**WORK INSTRUCTIONS**
Only the lines below starting at the one that contains "Let c be an element such that" and ending at the one that contains "c 1 + c 2 = c" are to be reproduced, exactly and with both ends kept.

**INPUT RECORDS**

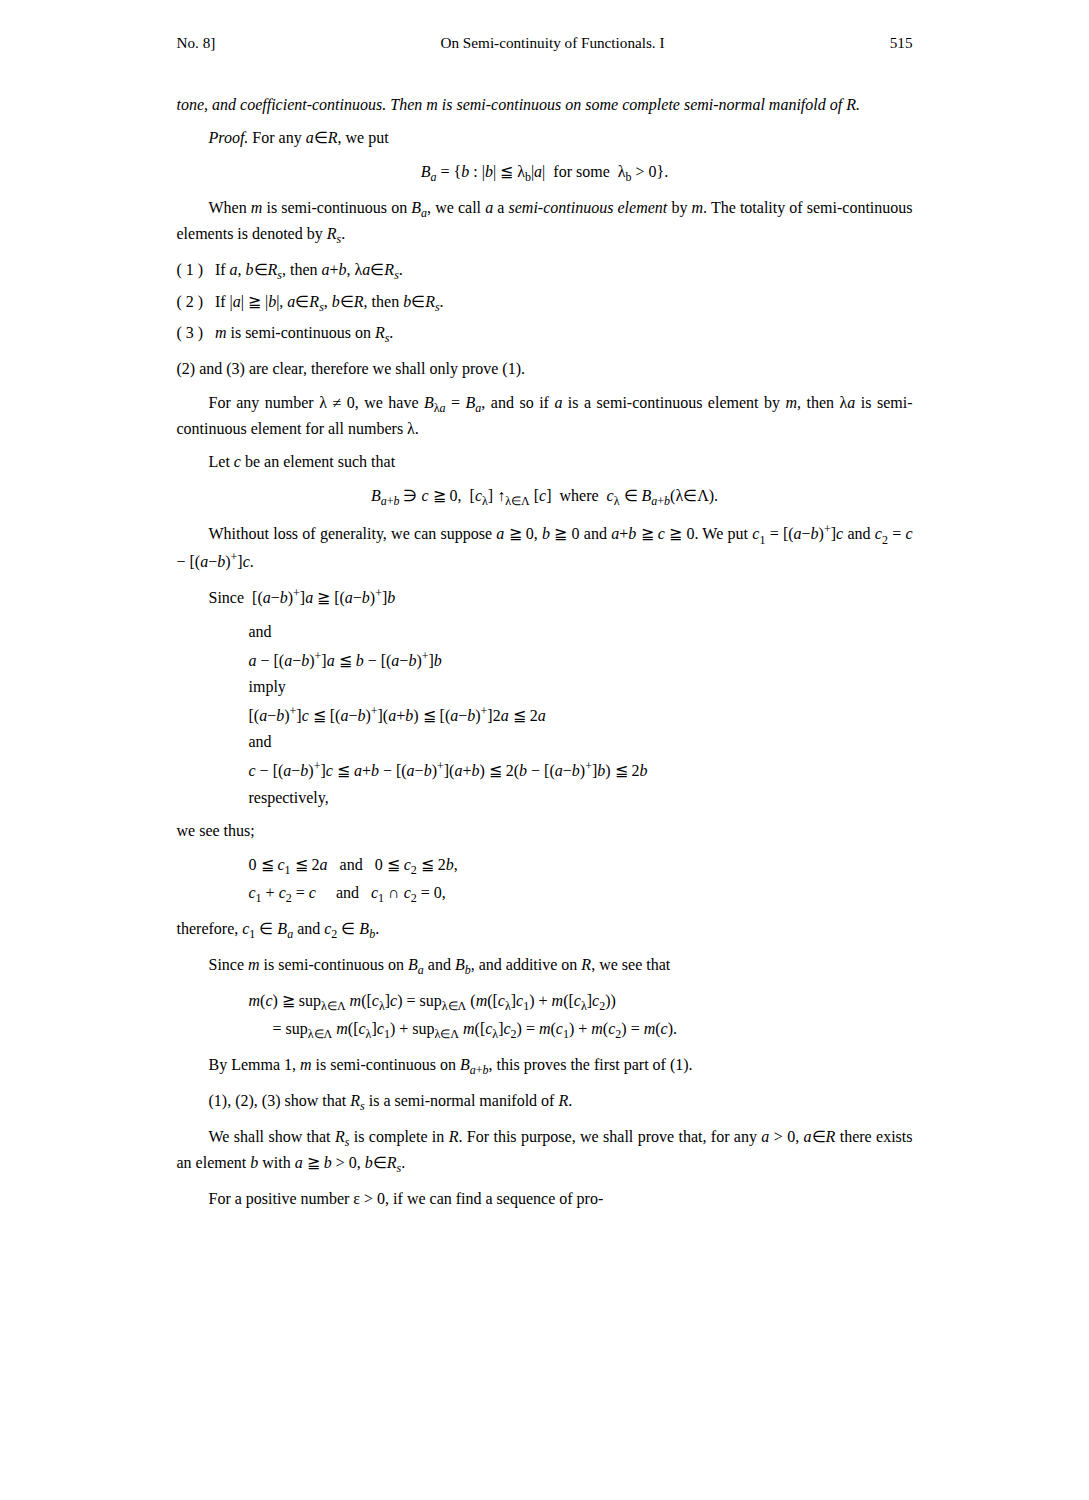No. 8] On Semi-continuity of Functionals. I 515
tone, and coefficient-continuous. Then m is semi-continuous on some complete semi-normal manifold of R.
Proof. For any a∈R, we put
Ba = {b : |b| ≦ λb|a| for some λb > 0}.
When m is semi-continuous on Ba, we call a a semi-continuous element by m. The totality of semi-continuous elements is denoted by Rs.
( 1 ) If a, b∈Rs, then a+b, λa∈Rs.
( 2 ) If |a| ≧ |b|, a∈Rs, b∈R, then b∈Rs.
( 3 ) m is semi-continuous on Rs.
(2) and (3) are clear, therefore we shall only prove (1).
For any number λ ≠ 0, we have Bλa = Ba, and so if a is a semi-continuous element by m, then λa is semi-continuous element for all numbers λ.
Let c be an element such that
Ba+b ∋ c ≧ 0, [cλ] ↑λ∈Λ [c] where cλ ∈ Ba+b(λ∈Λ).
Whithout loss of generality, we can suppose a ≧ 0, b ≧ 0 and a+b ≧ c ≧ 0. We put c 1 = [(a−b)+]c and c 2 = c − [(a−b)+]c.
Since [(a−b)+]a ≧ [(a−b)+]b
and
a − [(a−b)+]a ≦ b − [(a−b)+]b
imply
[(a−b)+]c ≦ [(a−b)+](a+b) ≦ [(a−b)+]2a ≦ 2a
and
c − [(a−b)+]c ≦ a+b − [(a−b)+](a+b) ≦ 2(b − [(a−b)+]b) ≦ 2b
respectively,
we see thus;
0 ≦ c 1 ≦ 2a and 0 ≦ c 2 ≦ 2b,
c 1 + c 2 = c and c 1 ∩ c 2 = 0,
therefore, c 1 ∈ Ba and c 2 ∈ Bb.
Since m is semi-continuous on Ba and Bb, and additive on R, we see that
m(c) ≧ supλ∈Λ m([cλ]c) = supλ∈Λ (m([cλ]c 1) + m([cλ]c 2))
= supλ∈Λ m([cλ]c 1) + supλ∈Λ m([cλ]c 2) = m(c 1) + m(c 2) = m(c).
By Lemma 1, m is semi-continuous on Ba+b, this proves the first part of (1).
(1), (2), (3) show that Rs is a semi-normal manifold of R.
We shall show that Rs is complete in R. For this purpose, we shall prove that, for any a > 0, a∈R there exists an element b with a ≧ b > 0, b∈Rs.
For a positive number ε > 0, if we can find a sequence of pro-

==

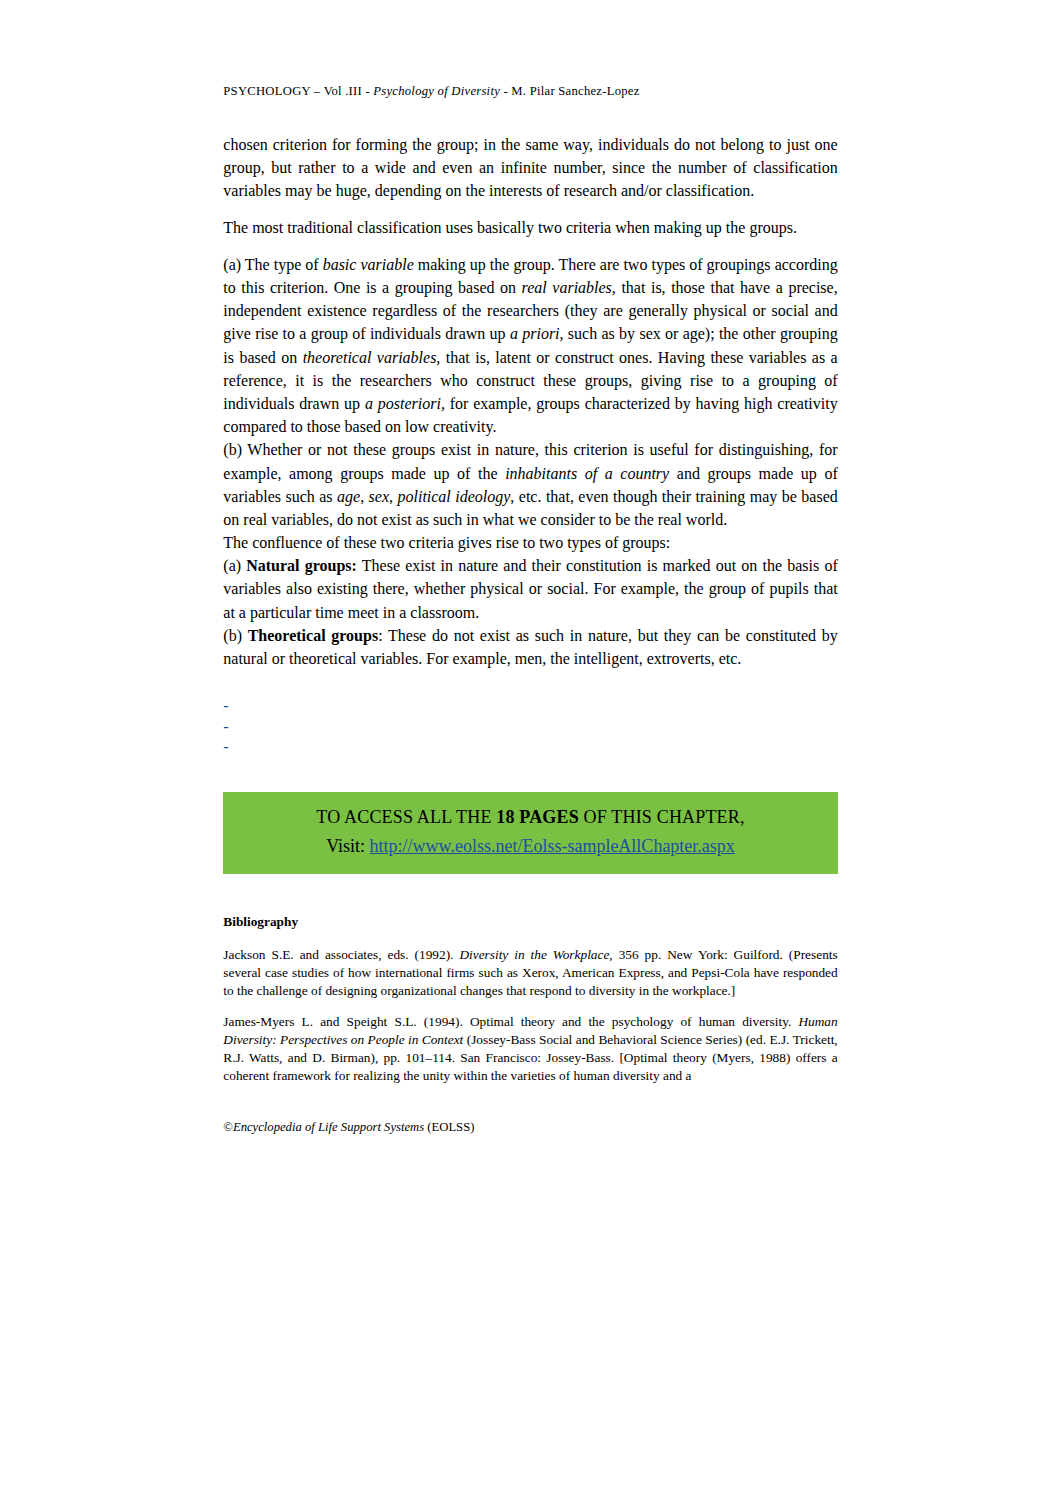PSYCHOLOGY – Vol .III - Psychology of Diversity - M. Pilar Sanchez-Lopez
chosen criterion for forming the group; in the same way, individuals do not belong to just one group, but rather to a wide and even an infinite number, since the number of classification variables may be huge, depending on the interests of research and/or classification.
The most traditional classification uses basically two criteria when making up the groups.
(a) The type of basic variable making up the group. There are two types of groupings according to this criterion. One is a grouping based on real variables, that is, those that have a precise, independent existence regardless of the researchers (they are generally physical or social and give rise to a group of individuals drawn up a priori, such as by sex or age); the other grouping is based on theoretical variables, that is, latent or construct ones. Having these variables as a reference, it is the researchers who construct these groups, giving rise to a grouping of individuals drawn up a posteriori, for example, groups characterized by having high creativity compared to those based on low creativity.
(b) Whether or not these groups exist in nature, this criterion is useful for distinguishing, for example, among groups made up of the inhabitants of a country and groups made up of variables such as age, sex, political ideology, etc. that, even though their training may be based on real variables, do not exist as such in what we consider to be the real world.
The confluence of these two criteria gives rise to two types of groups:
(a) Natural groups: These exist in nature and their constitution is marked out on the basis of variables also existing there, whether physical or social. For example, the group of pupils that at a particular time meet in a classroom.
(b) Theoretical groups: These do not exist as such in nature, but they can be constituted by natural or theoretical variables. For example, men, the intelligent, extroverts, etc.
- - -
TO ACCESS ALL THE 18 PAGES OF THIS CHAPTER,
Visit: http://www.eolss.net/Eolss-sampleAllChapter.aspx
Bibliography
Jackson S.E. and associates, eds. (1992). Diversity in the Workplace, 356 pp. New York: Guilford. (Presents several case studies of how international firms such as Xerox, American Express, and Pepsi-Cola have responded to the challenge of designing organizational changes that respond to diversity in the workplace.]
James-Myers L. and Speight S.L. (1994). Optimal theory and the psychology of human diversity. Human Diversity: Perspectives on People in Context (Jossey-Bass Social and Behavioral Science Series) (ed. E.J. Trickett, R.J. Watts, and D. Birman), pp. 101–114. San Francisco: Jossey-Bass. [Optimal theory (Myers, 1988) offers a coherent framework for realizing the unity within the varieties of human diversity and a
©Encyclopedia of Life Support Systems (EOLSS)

**RESULT OF THE TASK**
Let c be an element such that
Ba+b ∋ c ≧ 0, [cλ] ↑λ∈Λ [c] where cλ ∈ Ba+b(λ∈Λ).
Whithout loss of generality, we can suppose a ≧ 0, b ≧ 0 and a+b ≧ c ≧ 0. We put c 1 = [(a−b)+]c and c 2 = c − [(a−b)+]c.
Since [(a−b)+]a ≧ [(a−b)+]b
and
a − [(a−b)+]a ≦ b − [(a−b)+]b
imply
[(a−b)+]c ≦ [(a−b)+](a+b) ≦ [(a−b)+]2a ≦ 2a
and
c − [(a−b)+]c ≦ a+b − [(a−b)+](a+b) ≦ 2(b − [(a−b)+]b) ≦ 2b
respectively,
we see thus;
0 ≦ c 1 ≦ 2a and 0 ≦ c 2 ≦ 2b,
c 1 + c 2 = c and c 1 ∩ c 2 = 0,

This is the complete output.